What the task asks
Rewrite everything in the data from the line containing "pose: elev=320.7 azim=86.4" down to the line containing "Dot at: (264, 257)", replacing "pose" with "view" and changing nothing else.
=== Raw data ===
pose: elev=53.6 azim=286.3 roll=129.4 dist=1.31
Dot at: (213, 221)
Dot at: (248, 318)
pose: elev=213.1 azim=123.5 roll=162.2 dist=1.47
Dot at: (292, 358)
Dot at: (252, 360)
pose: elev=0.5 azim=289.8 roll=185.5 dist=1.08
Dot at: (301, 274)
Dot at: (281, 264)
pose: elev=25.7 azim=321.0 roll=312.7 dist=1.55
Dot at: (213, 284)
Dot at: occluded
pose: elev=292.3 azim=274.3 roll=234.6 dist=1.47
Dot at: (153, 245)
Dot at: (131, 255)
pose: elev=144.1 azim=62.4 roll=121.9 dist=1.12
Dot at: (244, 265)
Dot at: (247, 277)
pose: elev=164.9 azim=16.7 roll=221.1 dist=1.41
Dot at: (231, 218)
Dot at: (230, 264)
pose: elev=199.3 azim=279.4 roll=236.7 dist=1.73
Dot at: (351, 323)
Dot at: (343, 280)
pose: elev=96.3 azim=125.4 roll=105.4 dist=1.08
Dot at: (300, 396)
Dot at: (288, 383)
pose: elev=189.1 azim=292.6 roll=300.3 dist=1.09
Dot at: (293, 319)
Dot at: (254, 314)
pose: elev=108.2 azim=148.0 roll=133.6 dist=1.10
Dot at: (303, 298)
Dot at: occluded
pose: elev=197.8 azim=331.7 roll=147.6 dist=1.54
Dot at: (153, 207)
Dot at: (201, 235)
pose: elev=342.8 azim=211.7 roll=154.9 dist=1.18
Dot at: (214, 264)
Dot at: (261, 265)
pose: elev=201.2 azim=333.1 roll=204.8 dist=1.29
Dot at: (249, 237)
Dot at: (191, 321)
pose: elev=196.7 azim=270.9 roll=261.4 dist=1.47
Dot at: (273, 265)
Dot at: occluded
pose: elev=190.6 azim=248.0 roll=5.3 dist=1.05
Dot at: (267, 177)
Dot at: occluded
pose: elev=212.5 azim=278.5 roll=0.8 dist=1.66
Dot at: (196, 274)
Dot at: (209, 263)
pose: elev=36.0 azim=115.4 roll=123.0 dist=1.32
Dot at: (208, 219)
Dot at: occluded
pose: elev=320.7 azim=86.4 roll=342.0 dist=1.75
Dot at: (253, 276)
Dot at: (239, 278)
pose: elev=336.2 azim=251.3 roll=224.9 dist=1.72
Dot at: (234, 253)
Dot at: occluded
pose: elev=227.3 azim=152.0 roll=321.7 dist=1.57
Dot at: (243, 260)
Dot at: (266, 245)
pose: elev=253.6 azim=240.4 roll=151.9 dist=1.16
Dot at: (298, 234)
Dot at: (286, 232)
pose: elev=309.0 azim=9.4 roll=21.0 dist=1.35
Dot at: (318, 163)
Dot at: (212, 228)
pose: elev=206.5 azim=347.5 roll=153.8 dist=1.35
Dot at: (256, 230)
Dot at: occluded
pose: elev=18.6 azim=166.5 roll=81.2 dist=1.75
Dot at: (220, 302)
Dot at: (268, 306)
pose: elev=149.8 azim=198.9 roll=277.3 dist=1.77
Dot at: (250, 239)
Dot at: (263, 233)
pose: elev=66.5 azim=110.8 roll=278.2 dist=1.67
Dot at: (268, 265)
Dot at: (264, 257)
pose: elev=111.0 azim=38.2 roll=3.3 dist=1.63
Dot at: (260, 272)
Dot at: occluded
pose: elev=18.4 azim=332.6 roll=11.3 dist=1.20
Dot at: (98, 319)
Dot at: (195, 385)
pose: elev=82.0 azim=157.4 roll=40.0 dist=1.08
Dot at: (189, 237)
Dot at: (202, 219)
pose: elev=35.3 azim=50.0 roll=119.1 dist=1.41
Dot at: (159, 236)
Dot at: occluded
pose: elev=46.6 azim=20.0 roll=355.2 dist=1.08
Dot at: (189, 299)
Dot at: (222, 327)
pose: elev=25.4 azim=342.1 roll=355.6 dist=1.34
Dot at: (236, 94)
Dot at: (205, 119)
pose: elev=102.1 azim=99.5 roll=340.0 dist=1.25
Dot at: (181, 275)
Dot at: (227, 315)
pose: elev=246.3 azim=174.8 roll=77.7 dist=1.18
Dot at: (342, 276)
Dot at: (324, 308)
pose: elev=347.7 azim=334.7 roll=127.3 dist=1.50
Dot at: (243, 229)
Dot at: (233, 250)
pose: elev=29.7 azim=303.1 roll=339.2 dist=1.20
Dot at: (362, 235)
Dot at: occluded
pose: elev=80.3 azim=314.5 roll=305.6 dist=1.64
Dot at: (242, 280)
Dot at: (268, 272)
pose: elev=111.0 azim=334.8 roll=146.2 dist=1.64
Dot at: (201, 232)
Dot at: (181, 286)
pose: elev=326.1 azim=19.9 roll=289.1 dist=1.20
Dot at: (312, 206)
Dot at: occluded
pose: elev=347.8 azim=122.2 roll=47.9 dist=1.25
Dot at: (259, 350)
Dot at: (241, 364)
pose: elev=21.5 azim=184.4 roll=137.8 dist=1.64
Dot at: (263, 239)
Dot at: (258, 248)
===
Solution for this task
view: elev=320.7 azim=86.4 roll=342.0 dist=1.75
Dot at: (253, 276)
Dot at: (239, 278)
view: elev=336.2 azim=251.3 roll=224.9 dist=1.72
Dot at: (234, 253)
Dot at: occluded
view: elev=227.3 azim=152.0 roll=321.7 dist=1.57
Dot at: (243, 260)
Dot at: (266, 245)
view: elev=253.6 azim=240.4 roll=151.9 dist=1.16
Dot at: (298, 234)
Dot at: (286, 232)
view: elev=309.0 azim=9.4 roll=21.0 dist=1.35
Dot at: (318, 163)
Dot at: (212, 228)
view: elev=206.5 azim=347.5 roll=153.8 dist=1.35
Dot at: (256, 230)
Dot at: occluded
view: elev=18.6 azim=166.5 roll=81.2 dist=1.75
Dot at: (220, 302)
Dot at: (268, 306)
view: elev=149.8 azim=198.9 roll=277.3 dist=1.77
Dot at: (250, 239)
Dot at: (263, 233)
view: elev=66.5 azim=110.8 roll=278.2 dist=1.67
Dot at: (268, 265)
Dot at: (264, 257)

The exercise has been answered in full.